Dışarıdan son derece sakin, halim selim bir Dokuz’un içindeki gizli öfkenin ne kadar yıkıcı olabileceğini harika bir şekilde anlatan komedi filmiydi Anger Management. Baş karakter Dave Buznik son derece sakin, nazik, hakkının yenildiği zamanlarda bile sessiz kalarak öfkesini içine atan bir adamdır. Tipik bir Dokuz olarak çatışmadan kaçar. Çünkü aradığı şey huzurdur ve iç dengesini korumak için bir çok haksızlığa katlanır.

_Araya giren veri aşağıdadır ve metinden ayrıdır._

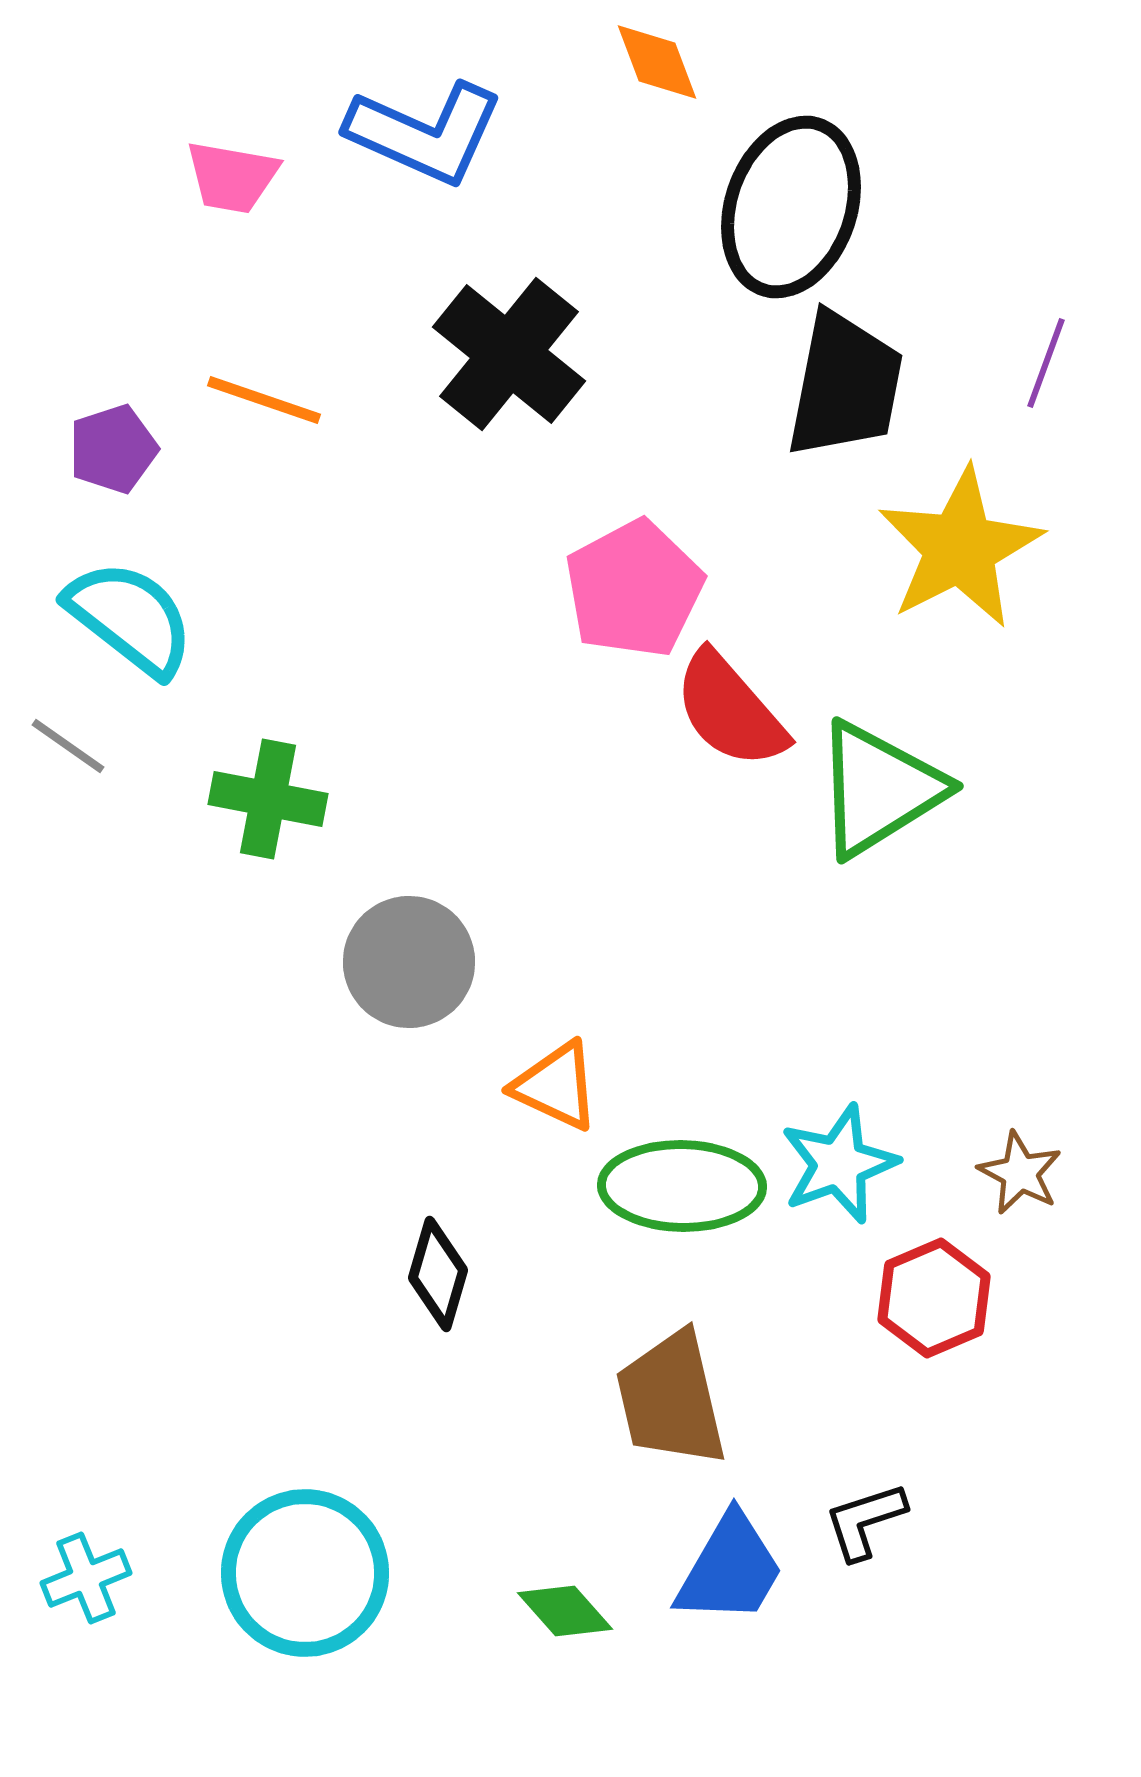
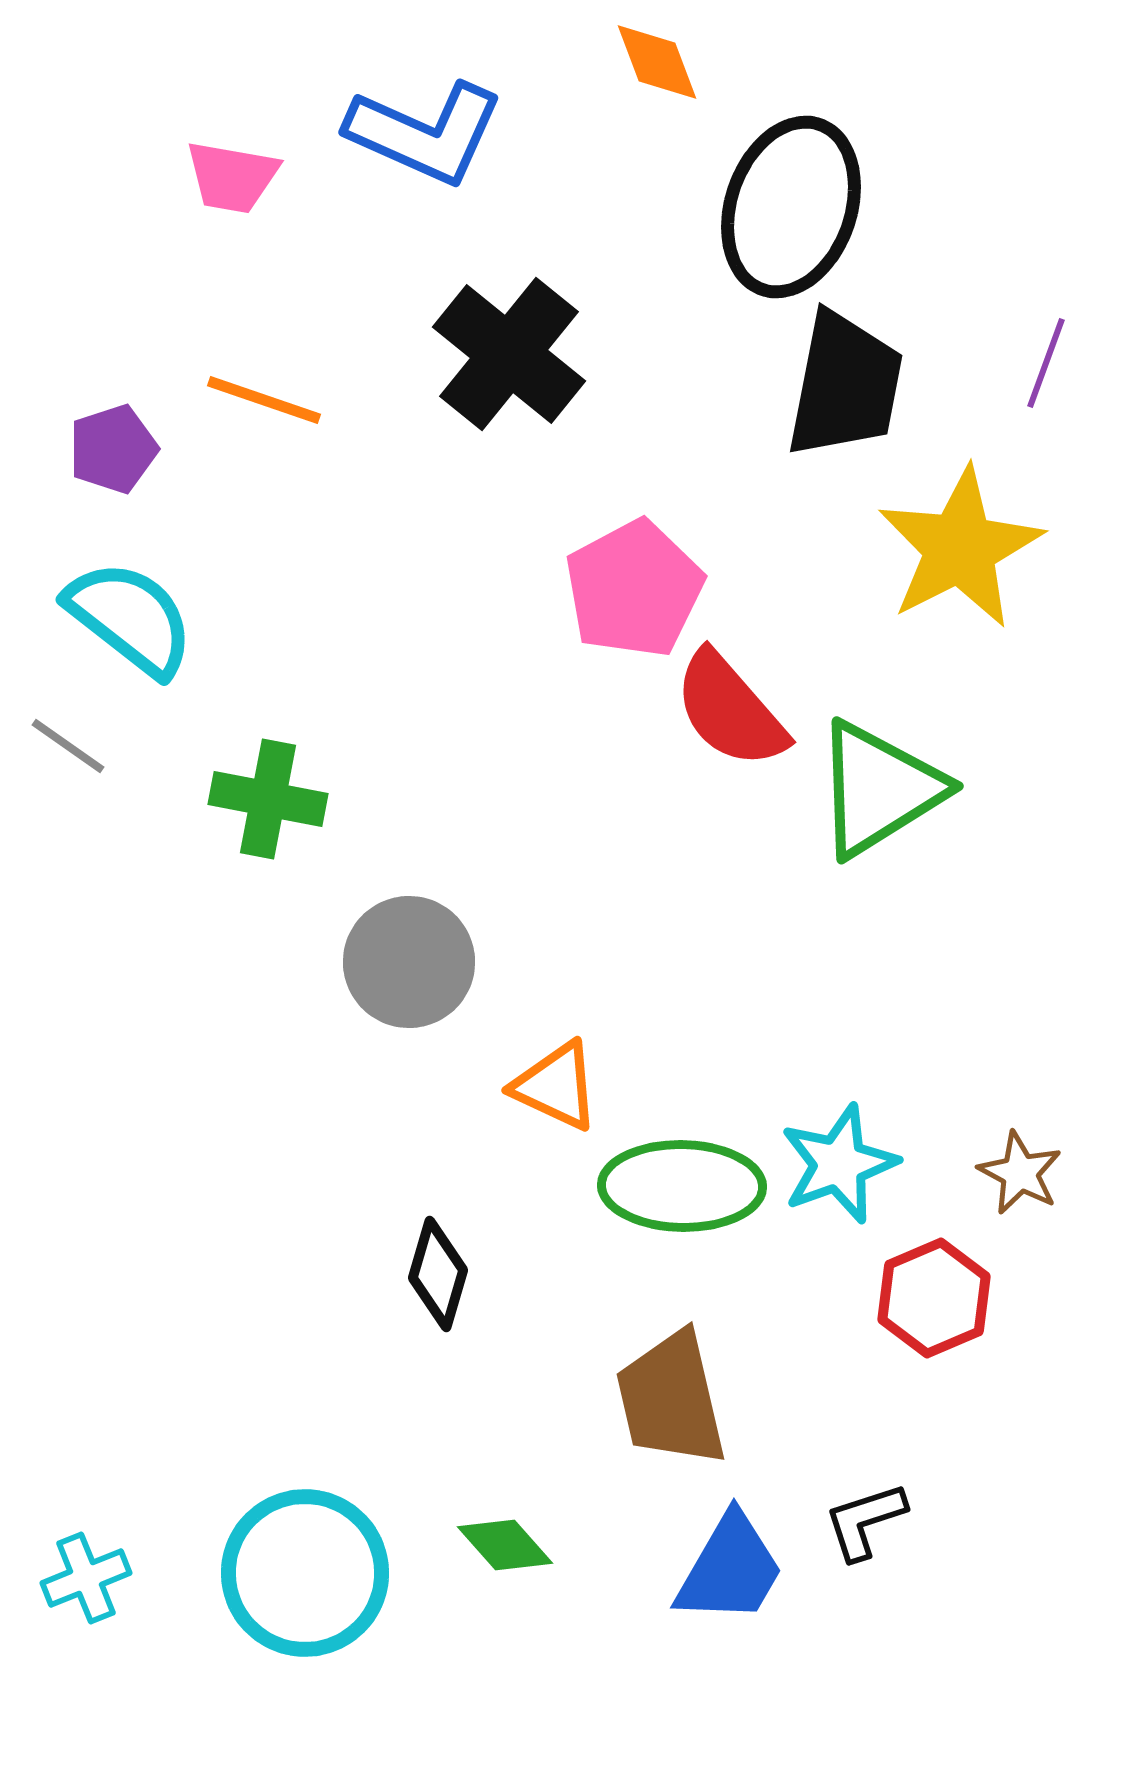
green diamond: moved 60 px left, 66 px up
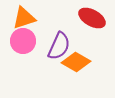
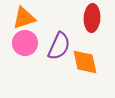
red ellipse: rotated 64 degrees clockwise
pink circle: moved 2 px right, 2 px down
orange diamond: moved 9 px right; rotated 48 degrees clockwise
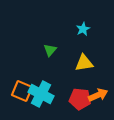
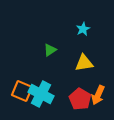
green triangle: rotated 16 degrees clockwise
orange arrow: rotated 138 degrees clockwise
red pentagon: rotated 25 degrees clockwise
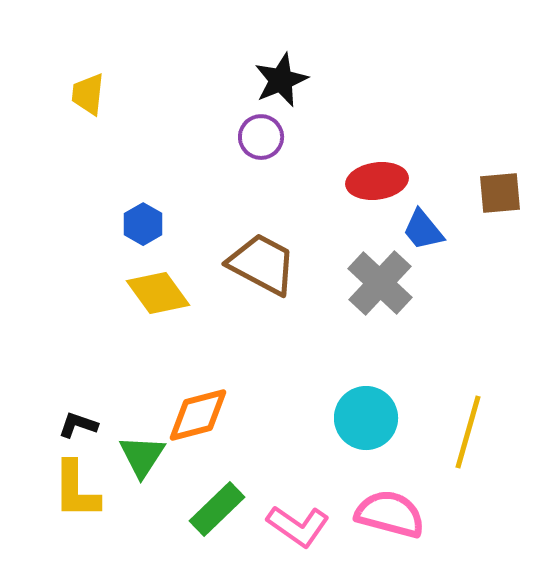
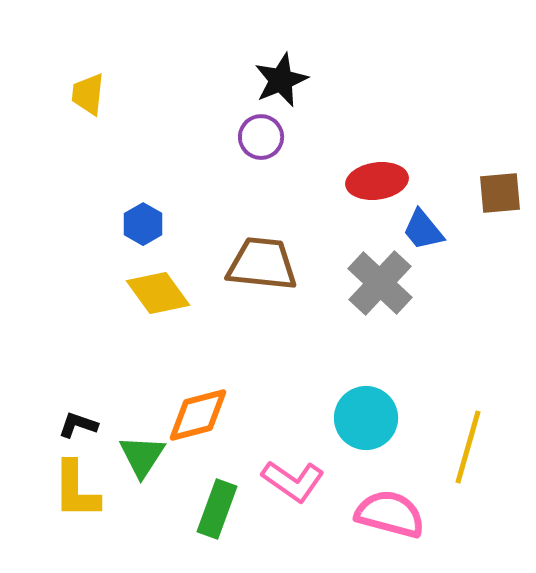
brown trapezoid: rotated 22 degrees counterclockwise
yellow line: moved 15 px down
green rectangle: rotated 26 degrees counterclockwise
pink L-shape: moved 5 px left, 45 px up
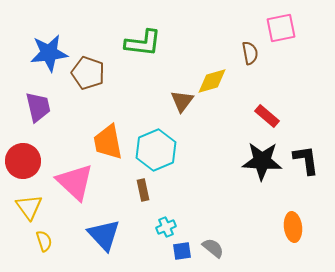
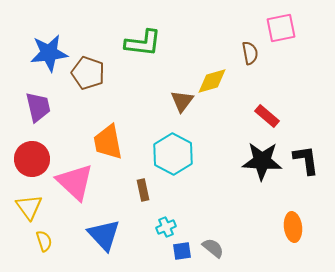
cyan hexagon: moved 17 px right, 4 px down; rotated 9 degrees counterclockwise
red circle: moved 9 px right, 2 px up
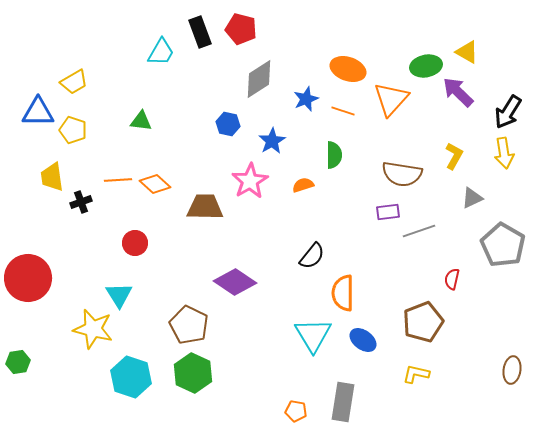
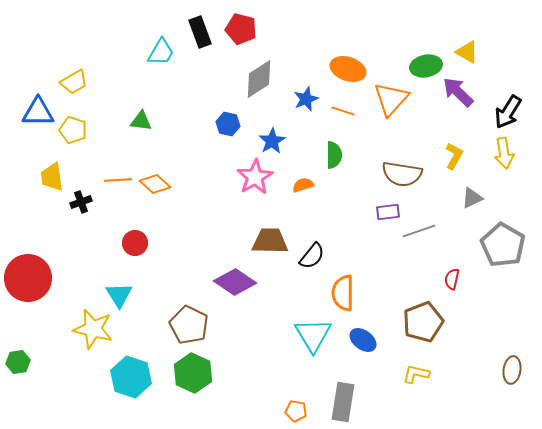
pink star at (250, 181): moved 5 px right, 4 px up
brown trapezoid at (205, 207): moved 65 px right, 34 px down
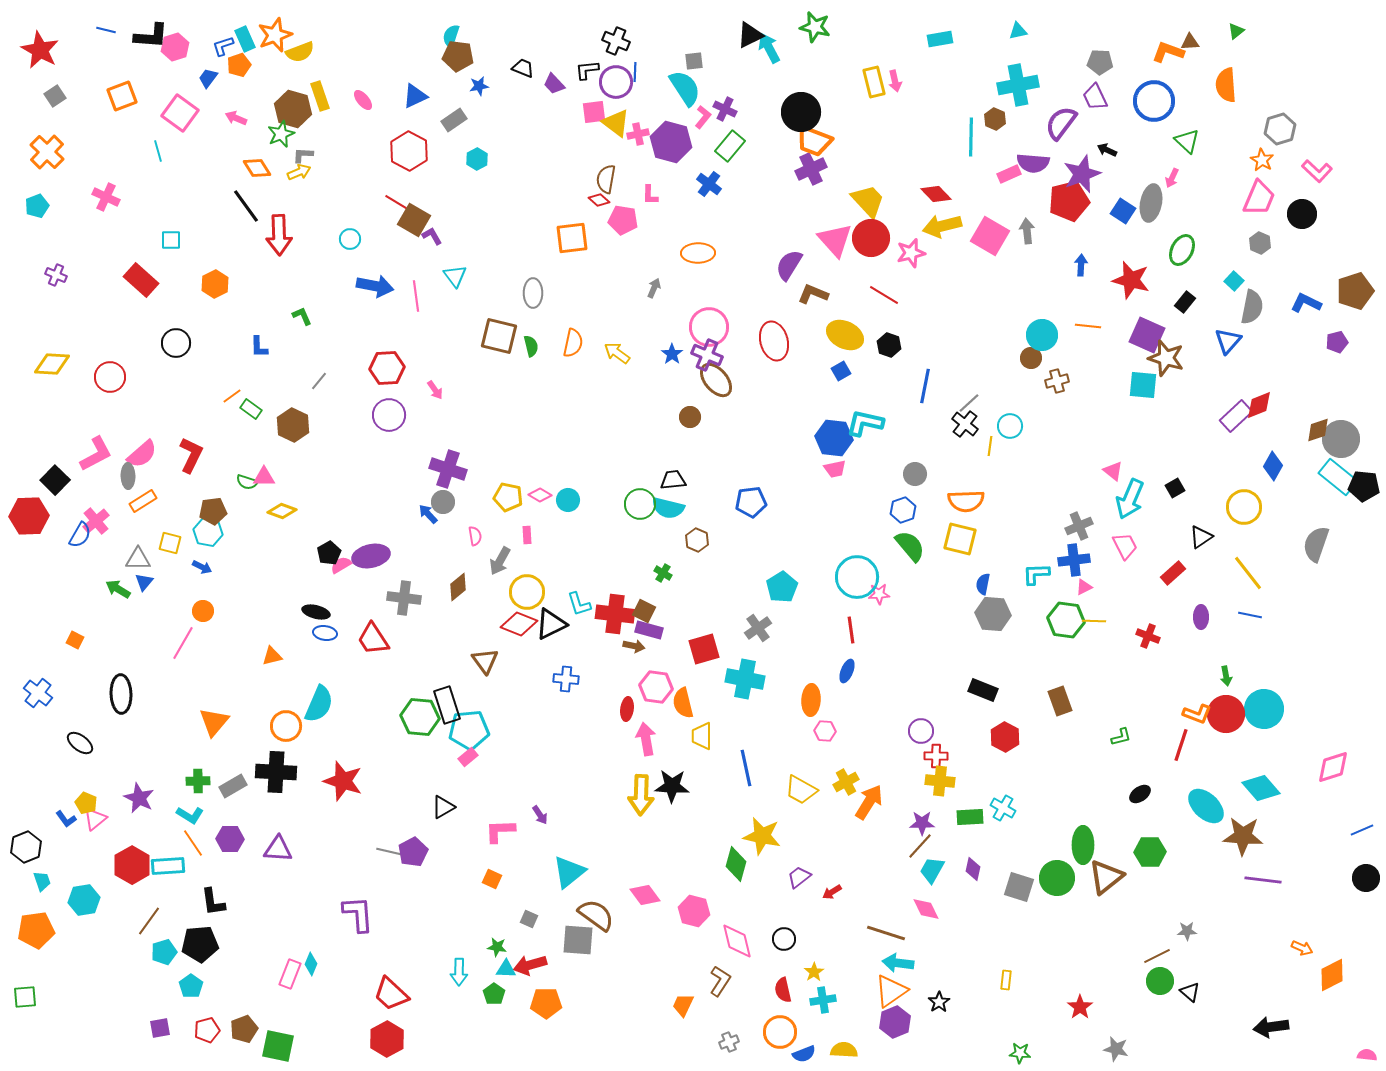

Kendilerini rahat hissettiklerinde ve kontrolün ellerinde olduğunu düşündüklerinde Dokuzlar, kendi değerlerini ve ihtiyaçlarının önemini bilirler. Fakat olayların kontrollerinden çıktığını düşündüklerinde huzur ve sükunetlerini kaybetmekten korkarlar. İnsiyatif almaktan kaçınırlar. Bir düşünce belirtmenin, bir ihtiyacı dile getirmenin, bir itirazı belirtmenin çatışma ve huzursuzluk çıkartacağını düşündükleri için geri planda kalmayı tercih ederler. İhtiyaçlarını dile getirmez, düşüncelerini genellikle kendilerine saklarlar. Var olan huzurlarını korumak adına birçok şeyi görmezden gelirler ya da feda edilebilir kabul ederler. Dışarıdan çok sakin görünürker ve hiç bir talep belirtmezler. Filmdeki karakterimiz de tam olarak böyle bir durumdadır. Fakat Öfke Yönetimi konusunda uzman olarak Dr. Buddy Rydell ile tanışması Dave’in hayatını bir çok açıdan değiştirir. Doktor sayesinde öfkesinin farkına varıp, bunu dışarı sağlıklı bir şekilde yansıtmayı öğrenir. Bunun yanı sıra kendi ihtiyaçlarının ve değerinin farkına varır. Tabii biz bu değişimi oturduğumuz yerden gülerek izleriz ama bir Dokuz için bu aşamaya ilerleyebilmek gerçekten hiç kolay değildir.